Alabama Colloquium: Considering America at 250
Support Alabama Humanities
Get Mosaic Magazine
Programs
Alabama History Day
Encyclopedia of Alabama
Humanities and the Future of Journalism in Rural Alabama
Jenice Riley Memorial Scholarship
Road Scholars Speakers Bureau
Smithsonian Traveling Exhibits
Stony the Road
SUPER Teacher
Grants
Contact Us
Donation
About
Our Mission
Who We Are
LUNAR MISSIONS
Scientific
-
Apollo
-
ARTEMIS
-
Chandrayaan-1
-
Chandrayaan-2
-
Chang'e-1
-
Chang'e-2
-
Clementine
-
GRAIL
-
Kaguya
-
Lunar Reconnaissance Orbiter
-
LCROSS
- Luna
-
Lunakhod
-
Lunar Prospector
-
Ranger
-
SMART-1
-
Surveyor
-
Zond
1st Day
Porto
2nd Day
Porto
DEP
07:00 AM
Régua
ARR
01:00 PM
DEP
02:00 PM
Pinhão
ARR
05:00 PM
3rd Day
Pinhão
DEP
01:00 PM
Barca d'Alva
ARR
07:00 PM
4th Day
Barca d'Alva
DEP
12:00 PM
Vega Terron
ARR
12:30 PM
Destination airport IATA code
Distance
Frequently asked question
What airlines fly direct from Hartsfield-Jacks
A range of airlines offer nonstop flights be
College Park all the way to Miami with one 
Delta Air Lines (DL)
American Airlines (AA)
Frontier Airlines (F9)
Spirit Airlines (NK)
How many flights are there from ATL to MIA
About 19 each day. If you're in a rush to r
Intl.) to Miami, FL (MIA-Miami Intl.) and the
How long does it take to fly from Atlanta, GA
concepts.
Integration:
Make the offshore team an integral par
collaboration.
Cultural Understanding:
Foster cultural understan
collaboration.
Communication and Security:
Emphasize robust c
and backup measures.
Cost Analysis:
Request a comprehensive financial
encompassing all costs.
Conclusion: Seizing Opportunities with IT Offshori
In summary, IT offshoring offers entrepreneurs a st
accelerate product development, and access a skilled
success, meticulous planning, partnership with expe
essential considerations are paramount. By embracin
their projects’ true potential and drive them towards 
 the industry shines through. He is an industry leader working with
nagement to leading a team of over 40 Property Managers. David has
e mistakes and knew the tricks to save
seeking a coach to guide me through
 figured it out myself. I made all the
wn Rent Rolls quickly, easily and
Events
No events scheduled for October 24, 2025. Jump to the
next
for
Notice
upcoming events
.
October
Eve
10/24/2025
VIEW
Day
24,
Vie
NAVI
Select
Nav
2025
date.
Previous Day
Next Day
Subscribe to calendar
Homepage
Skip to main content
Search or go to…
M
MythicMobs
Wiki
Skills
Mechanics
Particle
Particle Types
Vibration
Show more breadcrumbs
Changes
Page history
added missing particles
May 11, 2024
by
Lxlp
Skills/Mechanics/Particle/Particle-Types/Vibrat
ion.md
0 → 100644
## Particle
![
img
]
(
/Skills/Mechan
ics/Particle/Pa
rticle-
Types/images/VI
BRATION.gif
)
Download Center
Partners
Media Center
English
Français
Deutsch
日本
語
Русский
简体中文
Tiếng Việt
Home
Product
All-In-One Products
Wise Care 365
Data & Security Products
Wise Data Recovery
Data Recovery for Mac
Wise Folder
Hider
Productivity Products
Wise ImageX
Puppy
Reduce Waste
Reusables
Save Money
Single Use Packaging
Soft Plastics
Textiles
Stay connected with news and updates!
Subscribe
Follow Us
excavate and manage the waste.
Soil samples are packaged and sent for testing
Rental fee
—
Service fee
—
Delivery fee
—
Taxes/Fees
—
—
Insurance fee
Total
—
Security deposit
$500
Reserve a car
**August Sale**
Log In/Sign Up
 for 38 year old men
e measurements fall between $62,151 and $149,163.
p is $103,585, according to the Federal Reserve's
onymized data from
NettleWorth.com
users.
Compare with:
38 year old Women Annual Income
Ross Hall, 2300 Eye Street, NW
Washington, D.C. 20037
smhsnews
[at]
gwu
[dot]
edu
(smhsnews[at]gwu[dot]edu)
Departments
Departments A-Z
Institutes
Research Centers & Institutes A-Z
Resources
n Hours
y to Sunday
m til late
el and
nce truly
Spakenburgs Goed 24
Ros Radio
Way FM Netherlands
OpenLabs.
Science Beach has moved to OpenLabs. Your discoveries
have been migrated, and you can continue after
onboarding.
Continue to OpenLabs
▬▬▬
§ **Task goal**
Update the entries above by replacing every instance of "Porto" with "Lisbon", and leave all other text unchanged.

§ **Task solution**
Alabama Colloquium: Considering America at 250
Support Alabama Humanities
Get Mosaic Magazine
Programs
Alabama History Day
Encyclopedia of Alabama
Humanities and the Future of Journalism in Rural Alabama
Jenice Riley Memorial Scholarship
Road Scholars Speakers Bureau
Smithsonian Traveling Exhibits
Stony the Road
SUPER Teacher
Grants
Contact Us
Donation
About
Our Mission
Who We Are
LUNAR MISSIONS
Scientific
-
Apollo
-
ARTEMIS
-
Chandrayaan-1
-
Chandrayaan-2
-
Chang'e-1
-
Chang'e-2
-
Clementine
-
GRAIL
-
Kaguya
-
Lunar Reconnaissance Orbiter
-
LCROSS
- Luna
-
Lunakhod
-
Lunar Prospector
-
Ranger
-
SMART-1
-
Surveyor
-
Zond
1st Day
Lisbon
2nd Day
Lisbon
DEP
07:00 AM
Régua
ARR
01:00 PM
DEP
02:00 PM
Pinhão
ARR
05:00 PM
3rd Day
Pinhão
DEP
01:00 PM
Barca d'Alva
ARR
07:00 PM
4th Day
Barca d'Alva
DEP
12:00 PM
Vega Terron
ARR
12:30 PM
Destination airport IATA code
Distance
Frequently asked question
What airlines fly direct from Hartsfield-Jacks
A range of airlines offer nonstop flights be
College Park all the way to Miami with one 
Delta Air Lines (DL)
American Airlines (AA)
Frontier Airlines (F9)
Spirit Airlines (NK)
How many flights are there from ATL to MIA
About 19 each day. If you're in a rush to r
Intl.) to Miami, FL (MIA-Miami Intl.) and the
How long does it take to fly from Atlanta, GA
concepts.
Integration:
Make the offshore team an integral par
collaboration.
Cultural Understanding:
Foster cultural understan
collaboration.
Communication and Security:
Emphasize robust c
and backup measures.
Cost Analysis:
Request a comprehensive financial
encompassing all costs.
Conclusion: Seizing Opportunities with IT Offshori
In summary, IT offshoring offers entrepreneurs a st
accelerate product development, and access a skilled
success, meticulous planning, partnership with expe
essential considerations are paramount. By embracin
their projects’ true potential and drive them towards 
 the industry shines through. He is an industry leader working with
nagement to leading a team of over 40 Property Managers. David has
e mistakes and knew the tricks to save
seeking a coach to guide me through
 figured it out myself. I made all the
wn Rent Rolls quickly, easily and
Events
No events scheduled for October 24, 2025. Jump to the
next
for
Notice
upcoming events
.
October
Eve
10/24/2025
VIEW
Day
24,
Vie
NAVI
Select
Nav
2025
date.
Previous Day
Next Day
Subscribe to calendar
Homepage
Skip to main content
Search or go to…
M
MythicMobs
Wiki
Skills
Mechanics
Particle
Particle Types
Vibration
Show more breadcrumbs
Changes
Page history
added missing particles
May 11, 2024
by
Lxlp
Skills/Mechanics/Particle/Particle-Types/Vibrat
ion.md
0 → 100644
## Particle
![
img
]
(
/Skills/Mechan
ics/Particle/Pa
rticle-
Types/images/VI
BRATION.gif
)
Download Center
Partners
Media Center
English
Français
Deutsch
日本
語
Русский
简体中文
Tiếng Việt
Home
Product
All-In-One Products
Wise Care 365
Data & Security Products
Wise Data Recovery
Data Recovery for Mac
Wise Folder
Hider
Productivity Products
Wise ImageX
Puppy
Reduce Waste
Reusables
Save Money
Single Use Packaging
Soft Plastics
Textiles
Stay connected with news and updates!
Subscribe
Follow Us
excavate and manage the waste.
Soil samples are packaged and sent for testing
Rental fee
—
Service fee
—
Delivery fee
—
Taxes/Fees
—
—
Insurance fee
Total
—
Security deposit
$500
Reserve a car
**August Sale**
Log In/Sign Up
 for 38 year old men
e measurements fall between $62,151 and $149,163.
p is $103,585, according to the Federal Reserve's
onymized data from
NettleWorth.com
users.
Compare with:
38 year old Women Annual Income
Ross Hall, 2300 Eye Street, NW
Washington, D.C. 20037
smhsnews
[at]
gwu
[dot]
edu
(smhsnews[at]gwu[dot]edu)
Departments
Departments A-Z
Institutes
Research Centers & Institutes A-Z
Resources
n Hours
y to Sunday
m til late
el and
nce truly
Spakenburgs Goed 24
Ros Radio
Way FM Netherlands
OpenLabs.
Science Beach has moved to OpenLabs. Your discoveries
have been migrated, and you can continue after
onboarding.
Continue to OpenLabs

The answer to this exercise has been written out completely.